I expected that in the case of multiple loops list iteration will be much faster than using a generator, and my code suggests this is false.
My understanding is (by operation I mean any expression defining an element):
- a list requires n operations to be initialized
- but then every loop over the list is just grabbing an element from memory
- thus, m loops over a list require only n operations
- a generator does not require any operations to be initialized
- however, looping over generator runs operations in fly
- thus, one loop over a generator requires n operations
- but m loops over a generator require n x m operations
And I checked my expectations using the following code:
from timeit import timeit
def pow2_list(n):
"""Return a list with powers of 2"""
results = []
for i in range(n):
results.append(2**i)
return results
def pow2_gen(n):
"""Generator of powers of 2"""
for i in range(n):
yield 2**i
def loop(iterator, n=1000):
"""Loop n times over iterable object"""
for _ in range(n):
for _ in iterator:
pass
l = pow2_list(1000) # point to a list
g = pow2_gen(1000) # point to a generator
time_list = \
timeit("loop(l)", setup="from __main__ import loop, l", number=10)
time_gen = \
timeit("loop(g)", setup="from __main__ import loop, g", number=10)

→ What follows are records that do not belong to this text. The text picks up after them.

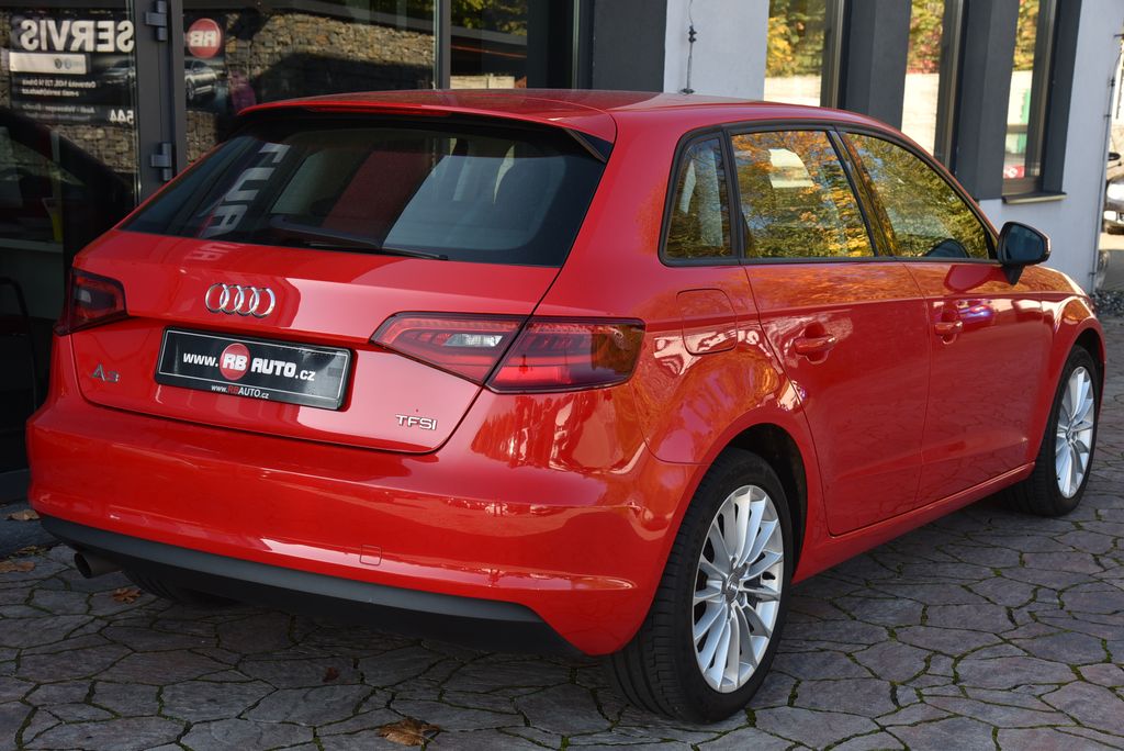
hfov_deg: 38.2
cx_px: 562
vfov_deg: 26.0
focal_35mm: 52
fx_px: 1624
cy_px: 376
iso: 500
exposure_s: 1/200
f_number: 7.1
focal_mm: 52
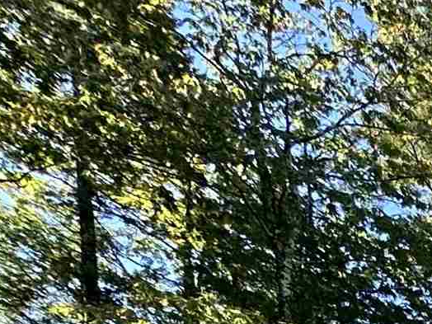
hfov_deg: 12.2
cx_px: 1235
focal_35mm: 82
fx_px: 1023
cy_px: 843
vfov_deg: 12.6
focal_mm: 2.22
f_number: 2.2
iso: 40
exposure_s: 1/481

print("Loops over list took: ", time_list)
print("Loops over generator took: ", time_gen)
And the results surprised me...
Loops over list took: 0.20484769299946493
Loops over generator took: 0.0019217690005461918
Somehow using generators appears much faster than lists, even when looping over 1000 times. And in this case we are talking about two orders of magnitude! Why?
EDIT:
Thanks for answers. Now I see my mistake. I wrongly assumed that generator starts from beginning on a new loop, like range:
>>> x = range(10)
>>> sum(x)
45
>>> sum(x)
45
But this was naive (range is not a generator...).
Regarding possible duplicate comment: my problem concerned multiple loops over generator, which is not explained in the other thread.